Colistin sulphate is an antibiotic from the polymyxin group, first discovered in the late 1940s. It is naturally produced by Bacillus polymyxa. Though initially used in the 1950s, its use declined due to side effect concerns. Its recent re-emergence highlights its significance in treating difficult bacterial infections.
How Colistin Works
Colistin targets the outer membrane of Gram-negative bacteria. Its positively charged molecules are attracted to the negatively charged lipopolysaccharide (LPS) components on the bacterial outer membrane. This interaction displaces calcium and magnesium ions that stabilize the membrane structure.
The disruption of the outer membrane increases its permeability, allowing colistin to interact with the underlying cytoplasmic membrane. This leads to a rapid leakage of intracellular contents, such as ions, ATP, and macromolecules, from the bacterial cell. Damage to both membranes ultimately results in bacterial cell death. This mechanism makes colistin effective against many bacteria resistant to other antibiotics.
When It Is Prescribed
Colistin is often prescribed as a “last resort” antibiotic for severe infections caused by multidrug-resistant (MDR) Gram-negative bacteria. These include pathogens like Acinetobacter baumannii, Pseudomonas aeruginosa, and Klebsiella pneumoniae, common in hospitals, causing life-threatening conditions such as pneumonia, bloodstream infections, and meningitis. This “last resort” status reflects the limited effective treatment options for these highly resistant strains.
Global antibiotic resistance has renewed focus on colistin, despite its known side effects. When standard antibiotics fail, colistin is one of the few remaining choices for challenging infections. Its use is carefully considered, often with infectious disease specialists, to ensure it is the most appropriate treatment based on infection severity and bacterial resistance.
Administering Colistin
Colistin is available in two primary forms: colistin sulphate and colistimethate sodium (CMS). Colistin sulphate is used for topical applications due to its direct activity, while CMS is preferred for intravenous (IV) administration. CMS is an inactive prodrug, converted in the body to active colistin, primarily via hydrolysis. This conversion allows for controlled release and reduces immediate toxicity compared to direct IV colistin sulphate.
Intravenous CMS is used for systemic infections. For lung infections, especially in cystic fibrosis patients with chronic Pseudomonas aeruginosa, colistin can be nebulized. Inhaled colistin delivers the antibiotic directly to the lungs, achieving high local concentrations while minimizing systemic exposure and side effects.

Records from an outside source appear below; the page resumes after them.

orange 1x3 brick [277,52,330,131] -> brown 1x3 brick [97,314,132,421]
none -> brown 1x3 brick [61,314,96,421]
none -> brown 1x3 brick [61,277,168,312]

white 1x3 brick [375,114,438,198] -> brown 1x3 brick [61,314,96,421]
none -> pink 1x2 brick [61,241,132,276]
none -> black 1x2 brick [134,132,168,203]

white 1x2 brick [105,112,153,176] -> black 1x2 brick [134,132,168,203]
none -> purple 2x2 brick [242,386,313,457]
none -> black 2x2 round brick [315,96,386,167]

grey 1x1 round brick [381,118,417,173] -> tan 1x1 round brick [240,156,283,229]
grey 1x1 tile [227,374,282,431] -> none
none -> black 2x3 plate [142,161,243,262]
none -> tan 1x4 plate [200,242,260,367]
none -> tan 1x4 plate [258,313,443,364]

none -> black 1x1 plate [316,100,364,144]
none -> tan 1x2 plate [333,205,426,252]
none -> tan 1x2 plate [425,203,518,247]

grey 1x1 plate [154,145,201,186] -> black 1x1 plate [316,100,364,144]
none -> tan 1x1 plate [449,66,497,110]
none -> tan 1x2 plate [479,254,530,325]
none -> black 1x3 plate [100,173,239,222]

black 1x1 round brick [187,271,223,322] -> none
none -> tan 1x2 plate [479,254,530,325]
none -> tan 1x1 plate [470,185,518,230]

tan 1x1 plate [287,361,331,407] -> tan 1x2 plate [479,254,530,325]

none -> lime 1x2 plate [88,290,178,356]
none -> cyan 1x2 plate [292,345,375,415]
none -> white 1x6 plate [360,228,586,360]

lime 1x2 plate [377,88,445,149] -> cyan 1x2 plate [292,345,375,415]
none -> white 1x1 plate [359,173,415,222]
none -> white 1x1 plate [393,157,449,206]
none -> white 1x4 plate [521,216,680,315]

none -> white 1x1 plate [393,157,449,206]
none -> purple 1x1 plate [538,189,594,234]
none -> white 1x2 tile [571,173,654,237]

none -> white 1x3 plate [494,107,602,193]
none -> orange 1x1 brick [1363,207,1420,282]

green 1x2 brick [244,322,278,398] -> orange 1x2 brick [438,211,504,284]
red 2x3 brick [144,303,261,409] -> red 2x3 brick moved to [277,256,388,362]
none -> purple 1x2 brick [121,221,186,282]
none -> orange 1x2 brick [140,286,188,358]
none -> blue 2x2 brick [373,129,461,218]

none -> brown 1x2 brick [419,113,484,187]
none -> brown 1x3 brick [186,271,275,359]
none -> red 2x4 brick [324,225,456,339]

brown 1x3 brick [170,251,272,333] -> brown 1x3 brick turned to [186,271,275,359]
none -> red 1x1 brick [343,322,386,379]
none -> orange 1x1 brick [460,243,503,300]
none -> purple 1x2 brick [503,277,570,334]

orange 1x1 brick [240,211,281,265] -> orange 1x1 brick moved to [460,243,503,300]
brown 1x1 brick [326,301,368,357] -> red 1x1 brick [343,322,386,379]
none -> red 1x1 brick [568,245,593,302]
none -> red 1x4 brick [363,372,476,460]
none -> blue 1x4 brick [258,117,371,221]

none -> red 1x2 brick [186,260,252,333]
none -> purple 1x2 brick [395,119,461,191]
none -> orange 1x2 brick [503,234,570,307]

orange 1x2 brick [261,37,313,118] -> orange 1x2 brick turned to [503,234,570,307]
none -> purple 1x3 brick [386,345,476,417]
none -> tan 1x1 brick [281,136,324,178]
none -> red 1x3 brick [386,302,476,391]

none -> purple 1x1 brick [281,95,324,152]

Topical colistin sulphate treats localized infections like those affecting the skin, eyes, or ears, where direct application is effective without significant systemic absorption.
Understanding Potential Side Effects
Colistin treatment can lead to potential adverse effects, with nephrotoxicity (kidney damage) being the most common concern. This toxicity can manifest as decreased kidney function, often reversible upon drug discontinuation or dosage adjustment. Healthcare providers monitor kidney function through regular blood tests, like creatinine and blood urea nitrogen, to detect and manage damage early.
Neurotoxicity, affecting the nervous system, is another potential side effect, though less common than nephrotoxicity. Symptoms include dizziness, tingling around the mouth or extremities, blurred vision, and muscle weakness. These neurological effects are typically dose-dependent and often resolve after stopping the medication. Close observation by medical staff helps promptly identify and address emerging side effects, ensuring patient safety during colistin therapy.